- Type: Tank round
- Place of origin: United States

Service history
- Used by: United States
- Wars: Persian Gulf War; Global War on Terrorism Iraq War; War in Afghanistan; ; Russo-Ukrainian War Russian invasion of Ukraine; ;

Production history
- Designer: General Dynamics Ordnance and Tactical Systems
- Designed: 1992
- Manufacturer: General Dynamics Ordnance and Tactical Systems
- Unit cost: $8,500 USD^{[failed verification]}
- Produced: 1993-present

Specifications
- Mass: 19.6 kg (with casing) 4 kg (penetrator)
- Length: 22.45 in (with casing)
- Barrel length: 16.45 in (penetrator)
- Diameter: 120mm (with casing)
- Cartridge: 120x570mm NATO
- Cartridge weight: 15.6 kg
- Caliber: 120x570mm
- Rate of fire: 6 seconds (average)
- Muzzle velocity: 1740 m/s
- Effective firing range: 3 km
- Maximum firing range: 6 km

= KE-W =

US/NATO tank round used by tanks

The KE-W APFSDS (Kinetic Energy, Tungsten) round is a type of armor-piercing fin-stabilized discarding sabot (APFSDS) ammunition made out of tungsten. It is designed for large-caliber guns, such as those found on main battle tanks.

== Overview ==

The KE-W round is known for its exceptional armor-penetrating capabilities, utilizing kinetic energy to defeat armored targets. It is commonly used by modern main battle tanks as their primary anti-tank ammunition. The round is mainly used on the NATO 120x570mm cannons. The main users are the American Abrams tank, and the German Leopard tank.

== Design and components ==

The round consists of a sub-calibre penetrator made of tungsten, enclosed in a discarding sabot. The sabot provides stability during the initial stages of flight and is discarded upon exiting the barrel, allowing the penetrator to continue towards the target with high velocity.

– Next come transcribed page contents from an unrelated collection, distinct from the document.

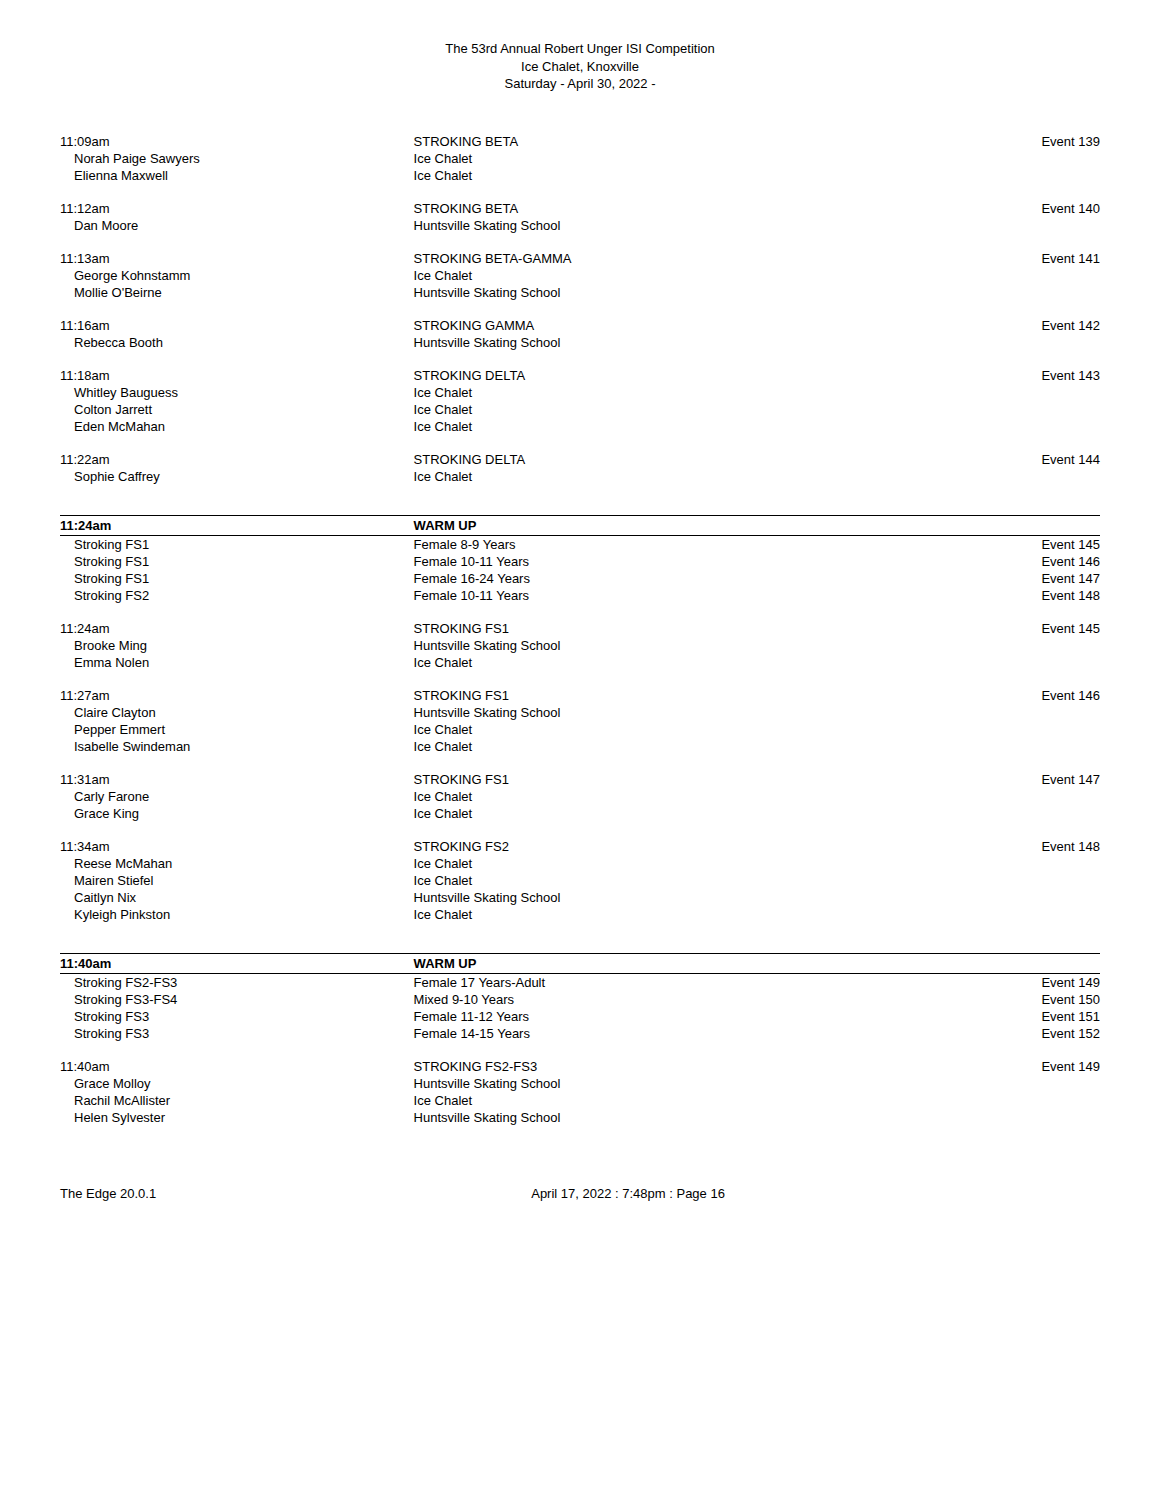The 53rd Annual Robert Unger ISI Competition
Ice Chalet, Knoxville
Saturday - April 30, 2022 -
| 11:09am | STROKING BETA | Event 139 |
| Norah Paige Sawyers | Ice Chalet | |
| Elienna Maxwell | Ice Chalet | |
| 11:12am | STROKING BETA | Event 140 |
| Dan Moore | Huntsville Skating School | |
| 11:13am | STROKING BETA-GAMMA | Event 141 |
| George Kohnstamm | Ice Chalet | |
| Mollie O'Beirne | Huntsville Skating School | |
| 11:16am | STROKING GAMMA | Event 142 |
| Rebecca Booth | Huntsville Skating School | |
| 11:18am | STROKING DELTA | Event 143 |
| Whitley Bauguess | Ice Chalet | |
| Colton Jarrett | Ice Chalet | |
| Eden McMahan | Ice Chalet | |
| 11:22am | STROKING DELTA | Event 144 |
| Sophie Caffrey | Ice Chalet | |
| 11:24am | WARM UP | |
| Stroking FS1 | Female 8-9 Years | Event 145 |
| Stroking FS1 | Female 10-11 Years | Event 146 |
| Stroking FS1 | Female 16-24 Years | Event 147 |
| Stroking FS2 | Female 10-11 Years | Event 148 |
| 11:24am | STROKING FS1 | Event 145 |
| Brooke Ming | Huntsville Skating School | |
| Emma Nolen | Ice Chalet | |
| 11:27am | STROKING FS1 | Event 146 |
| Claire Clayton | Huntsville Skating School | |
| Pepper Emmert | Ice Chalet | |
| Isabelle Swindeman | Ice Chalet | |
| 11:31am | STROKING FS1 | Event 147 |
| Carly Farone | Ice Chalet | |
| Grace King | Ice Chalet | |
| 11:34am | STROKING FS2 | Event 148 |
| Reese McMahan | Ice Chalet | |
| Mairen Stiefel | Ice Chalet | |
| Caitlyn Nix | Huntsville Skating School | |
| Kyleigh Pinkston | Ice Chalet | |
| 11:40am | WARM UP | |
| Stroking FS2-FS3 | Female 17 Years-Adult | Event 149 |
| Stroking FS3-FS4 | Mixed 9-10 Years | Event 150 |
| Stroking FS3 | Female 11-12 Years | Event 151 |
| Stroking FS3 | Female 14-15 Years | Event 152 |
| 11:40am | STROKING FS2-FS3 | Event 149 |
| Grace Molloy | Huntsville Skating School | |
| Rachil McAllister | Ice Chalet | |
| Helen Sylvester | Huntsville Skating School | |
The Edge 20.0.1
April 17, 2022 : 7:48pm : Page 16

| Round | Year Introduced | Description |
|---|---|---|
| KE-W Terminator | 1996 |  |
| KE-W A1 | 1999–2000 |  |
| KE-W A2 | 2003 | based on the M829A2. |
| KE-W A3 |  | A2 with more powerful propellant |
| KE-W A4 | 2022 | DM63 |

== Performance ==

Due to its high muzzle velocity and dense tungsten penetrator, the KE-W APFSDS round can penetrate thick armor, making it effective against heavily armored vehicles. The kinetic energy transfer upon impact contributes to its effectiveness in defeating armored targets.

== Usage ==

The KE-W APFSDS round is widely used by various military forces around the world. It is a crucial component of a tank's ammunition loadout, providing the capability to engage and destroy enemy armored vehicles at extended ranges. It is also used by the M1 Abrams Main battle tank.